Il centrocampo è completato da Krasic. Signore e signori questo qui è un fenomeno. Stop alle telefonate, il verdetto è semplice: è un campione, che non ha ancora vinto, ma che ha stupito tutti. Forza fisica impressionante, piedi che cominciano a girare come meglio non si potrebbe, efficacia. Le parole dei compagni sono la migliore descrizione del contributo del serbo: spacca la partita in due, sensazionale, difficile da fermare. Lo temono in tanti, praticamente tutti i tifosi avversari che si aggrappano a quella infelice uscita di Pistocchi che ne ha marchiato la presenza in campo come non-serietà. Per fortuna Pistocchi è Pistocchi e Krasic è Krasic. Se decide di partire sono dolori. Uno o due avversari, dieci metri o quaranta metri di campo, destra o sinistra, allargarsi o accentrarsi… per Krasic tutto è indifferente. Basta che ha il pallone tra i piedi. Annienta Criscito e ridicolizza Veloso, sfianca ogni tipo di terzino che si trova davanti. Assist a manetta (se solo là davanti ci fosse Trezeguet) e altro gol. Aveva poca benzina in corpo e meno male! Appena due anni fa avevamo pianto per un Nedved che smetteva… adesso possiamo sorridere per un nuovo caschetto biondo che sfreccia in campo.

Che altro c’è da dire? Che la Juve non ha quasi mai rischiato? Che Storari è oggi il miglior portiere italiano? Che la fortuna ci ha dato una mano, ma la fortuna stavolta siamo noi a stanarla? Che siamo più forti delle assenze e degli acciacchi?

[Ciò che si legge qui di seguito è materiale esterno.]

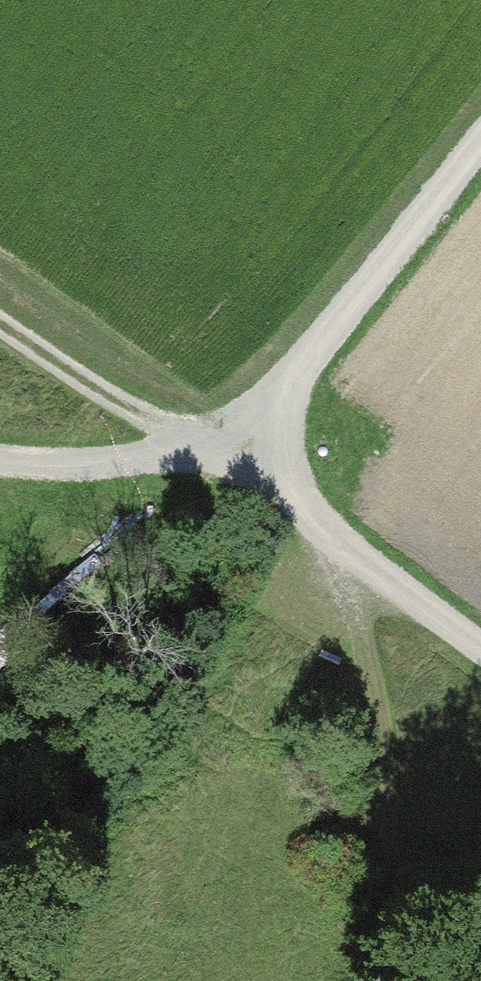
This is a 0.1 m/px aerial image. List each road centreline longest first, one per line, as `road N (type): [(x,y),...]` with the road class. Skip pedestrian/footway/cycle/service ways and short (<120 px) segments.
road 1 (track): [(219,441),(368,550),(407,744),(383,980)]
road 2 (track): [(480,130),(219,441)]
road 3 (track): [(219,441),(0,280)]
road 4 (track): [(219,441),(105,464),(0,458)]
road 5 (track): [(480,626),(368,550)]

Lo stato mentale di questa squadra è incredibile. Faccio notare l’atteggiamento di Capitan Del Piero, che prima di tutto è una persona molto intelligente. Al momento del cambio, cioè al momento di siglare un altro record ancora con la maglia della Juve, Aquilani chiama la panchina. Del Piero grida a Iaquinta di restare in campo. Si siederà in panca e al suo posto entrerà Salihamidzic. Non ci è rimasto sicuramente bene, ma ha anteposto ancora una volta il bene della SUA JUVE a quello proprio, di una storia che è già leggendaria e per nulla finita! E qualcuno si ostina ancora ad azzardare paragoni con un tipo romano che gioca a calcio. Grazie Capitano. I minuti risparmiati saranno preziosi giovedì sera.

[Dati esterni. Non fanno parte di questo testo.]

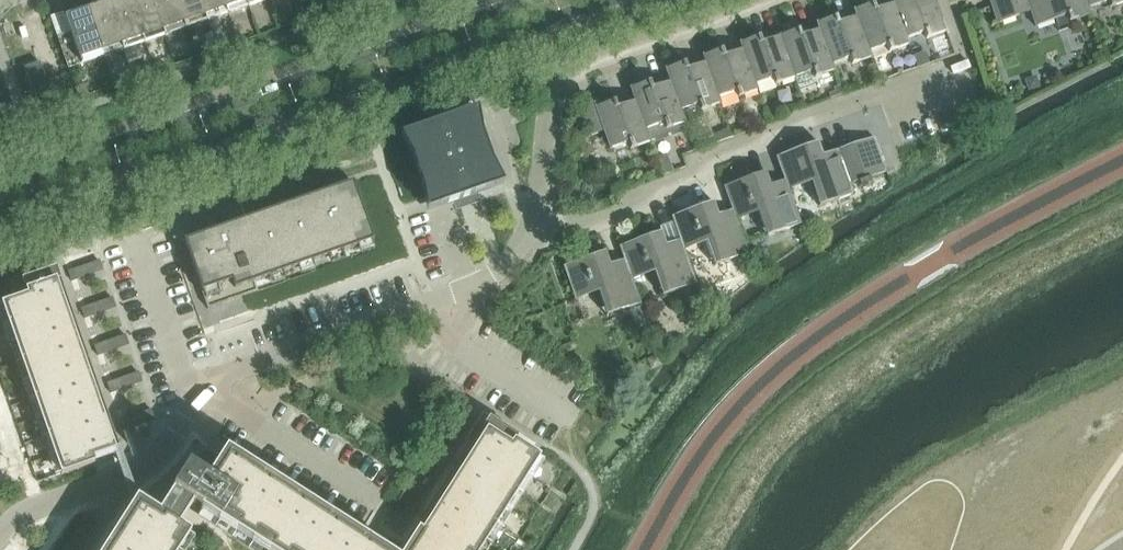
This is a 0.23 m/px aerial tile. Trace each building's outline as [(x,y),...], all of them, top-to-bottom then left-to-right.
[(145,42),(130,0),(112,0),(108,2),(124,49),(145,42)] [(166,35),(154,0),(130,0),(145,42),(166,35)] [(166,35),(187,28),(177,0),(154,0),(166,35)] [(208,20),(201,0),(177,0),(187,28),(208,20)] [(228,13),(224,0),(201,0),(208,20),(228,13)] [(228,13),(249,6),(247,0),(224,0),(228,13)] [(894,3),(907,38),(925,32),(927,38),(947,31),(936,0),(893,0),(894,3)] [(1059,31),(1071,27),(1069,22),(1091,14),(1089,8),(1088,8),(1086,0),(990,0),(998,23),(1031,12),(1036,26),(1055,19),(1059,31)] [(108,2),(87,9),(104,57),(124,49),(108,2)] [(870,51),(888,45),(890,51),(910,44),(907,38),(894,3),(876,9),(874,3),(854,10),(857,16),(870,51)] [(104,57),(87,9),(65,16),(71,33),(59,38),(69,69),(104,57)] [(872,57),(870,51),(857,16),(839,23),(837,16),(817,23),(819,30),(820,29),(832,64),(833,64),(850,58),(852,64),(872,57)] [(835,70),(833,64),(832,64),(820,29),(819,30),(802,36),(800,29),(780,36),(795,77),(813,71),(815,77),(835,70)] [(756,84),(774,78),(776,84),(795,77),(780,36),(763,42),(760,36),(740,43),(743,49),(756,84)] [(718,97),(719,97),(736,91),(739,97),(758,90),(756,84),(743,49),(725,55),(723,49),(703,56),(705,62),(706,62),(718,97)] [(926,51),(914,56),(918,66),(930,62),(926,51)] [(144,59),(131,64),(135,75),(148,71),(144,59)] [(40,62),(25,67),(33,91),(49,86),(40,62)] [(682,110),(686,122),(703,116),(701,110),(721,103),(719,97),(718,97),(706,62),(705,62),(688,69),(686,62),(666,69),(670,82),(671,81),(681,110),(682,110)] [(1037,76),(1026,80),(1030,90),(1041,86),(1037,76)] [(646,130),(647,129),(651,142),(654,141),(667,136),(669,135),(683,131),(688,129),(686,122),(682,110),(681,110),(671,81),(670,82),(653,88),(651,82),(631,88),(635,101),(636,101),(646,130)] [(85,84),(76,87),(80,97),(89,94),(85,84)] [(836,91),(830,93),(831,98),(843,94),(840,85),(834,88),(836,91)] [(651,142),(647,129),(646,130),(636,101),(635,101),(618,107),(616,101),(597,107),(595,102),(577,108),(587,137),(604,132),(610,149),(629,142),(631,149),(651,142)] [(442,207),(494,188),(491,181),(485,166),(493,163),(488,148),(482,133),(475,136),(467,113),(412,132),(420,155),(413,157),(424,187),(431,185),(436,200),(439,208),(442,207)] [(730,128),(717,132),(720,141),(733,136),(730,128)] [(819,142),(777,157),(785,180),(786,180),(789,190),(790,190),(812,182),(820,206),(854,194),(851,184),(887,172),(875,137),(837,150),(840,158),(826,163),(819,142)] [(674,170),(668,153),(658,157),(664,174),(674,170)] [(786,180),(785,180),(771,185),(767,172),(724,187),(733,210),(737,220),(738,220),(759,212),(768,236),(802,224),(790,190),(789,190),(786,180)] [(295,210),(265,221),(237,230),(235,224),(234,223),(216,229),(184,240),(189,254),(202,292),(208,309),(247,295),(258,291),(258,290),(255,282),(269,277),(283,272),(299,267),(313,262),(329,256),(343,252),(343,251),(359,246),(373,241),(374,240),(360,198),(354,181),(338,187),(338,188),(340,194),(325,200),(295,210)] [(733,210),(719,215),(714,201),(672,216),(680,240),(681,240),(685,250),(707,242),(716,266),(750,254),(738,220),(737,220),(733,210)] [(681,240),(680,240),(667,245),(662,231),(620,246),(625,260),(632,280),(633,280),(655,272),(663,296),(697,284),(685,250),(681,240)] [(625,260),(611,265),(606,251),(564,266),(576,300),(599,292),(607,315),(642,303),(633,280),(632,280),(625,260)] [(84,266),(88,276),(103,270),(100,260),(84,266)] [(88,276),(84,266),(69,271),(72,281),(88,276)] [(115,450),(82,356),(55,281),(59,280),(56,274),(53,275),(52,275),(25,285),(28,295),(2,304),(62,474),(96,463),(94,458),(115,450)] [(97,303),(101,313),(116,307),(113,297),(97,303)] [(101,313),(97,303),(82,308),(85,318),(101,313)] [(640,306),(630,309),(637,328),(646,325),(640,306)] [(110,340),(114,350),(129,345),(126,335),(110,340)] [(114,350),(110,340),(95,346),(98,355),(114,350)] [(658,356),(649,360),(653,369),(662,365),(658,356)] [(123,377),(127,387),(142,382),(139,372),(123,377)] [(127,387),(123,377),(108,383),(111,393),(127,387)] [(451,419),(460,425),(469,411),(460,405),(451,419)] [(152,409),(136,415),(140,425),(155,419),(152,409)] [(140,425),(136,415),(121,420),(124,430),(140,425)] [(460,425),(451,419),(442,433),(446,435),(451,439),(460,425)] [(540,457),(515,441),(514,441),(510,438),(510,437),(492,426),(489,424),(485,429),(488,431),(412,549),(481,549),(540,457)] [(430,452),(439,458),(447,444),(443,441),(438,438),(430,452)] [(211,449),(197,472),(188,467),(173,490),(202,509),(202,511),(203,511),(263,549),(370,549),(211,449)] [(439,458),(430,452),(421,466),(425,469),(430,472),(439,458)] [(408,486),(417,491),(426,477),(421,474),(417,472),(408,486)] [(417,491),(408,486),(399,500),(408,505),(417,491)] [(112,549),(180,549),(191,533),(161,513),(158,518),(139,506),(112,549)] [(77,528),(86,533),(95,519),(86,514),(77,528)] [(86,533),(77,528),(68,542),(77,547),(86,533)] [(68,542),(63,549),(75,549),(77,547),(68,542)]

A proposito di giovedì sera. Con la situazione che si profila in campionato, non sarebbe pragmaticamente-logico abbandonare l’Europe League? Detto diversamente: se la Juve ha la possibilità di preparare le gare come si deve (cioè potendo contare su 6 giorni di lavoro) poi dimostra automaticamente di poter fare di tutto a tutti. Il giovedì sera invece è fonte di distrazione e di stress. Corrode le energie nervose e fisiche e non porta reali benefici. E’ un torneo massacrante e non abbiamo gli uomini necessari per affrontare un intero anno. Perché io rinuncio a rileggermi le regole europee sui trasferimenti di giocatori (non so se Aquilani e Quagliarella potranno giocare da gennaio in poi, qualunque cosa accada a Liverpool e Napoli) e perché gli uomini contati non permettono grandi cambi.

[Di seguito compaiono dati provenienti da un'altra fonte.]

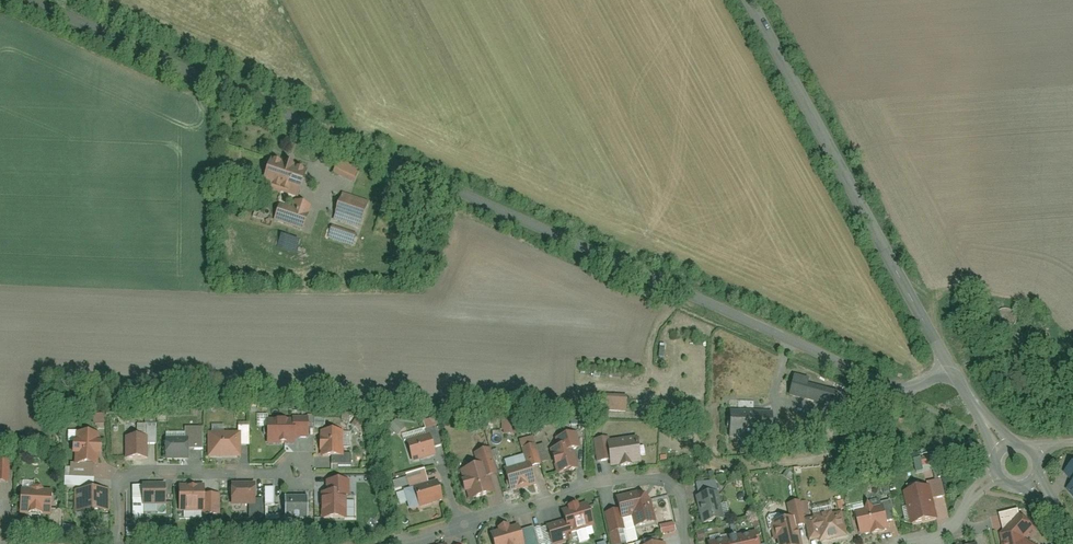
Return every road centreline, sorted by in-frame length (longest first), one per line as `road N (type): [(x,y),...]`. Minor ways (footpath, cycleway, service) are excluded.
road 1 (residential): [(952,369),(891,390),(24,0)]
road 2 (residential): [(753,0),(952,369)]
road 3 (residential): [(464,526),(591,488),(660,482),(676,490),(689,543)]
road 4 (residential): [(121,543),(125,485),(141,473),(296,477)]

Infine, un pensiero per Sorensen. E’ stato prelevato dalla serie cadetta danese. A 17 anni. Alto e biondo, forte di testa, è stato buttato nella mischia per eccesso di assenze. Prima da centrale e non ha assolutamente sfigurato. Ora da esterno destro con compiti prettamente difensivi e risulta quasi insuperabile. Abbiamo massacrato per anni la vecchia dirigenza per le operazioni Tiago, Almiron, Andrade, Knezevic e me ne dimentico altri cento, ma vogliamo rendere grazie, che è cosa buona e giusta, a Mister Marotta e a quel fenomeno che è Fabio Paratici? In attesa di un bel regalo di natale?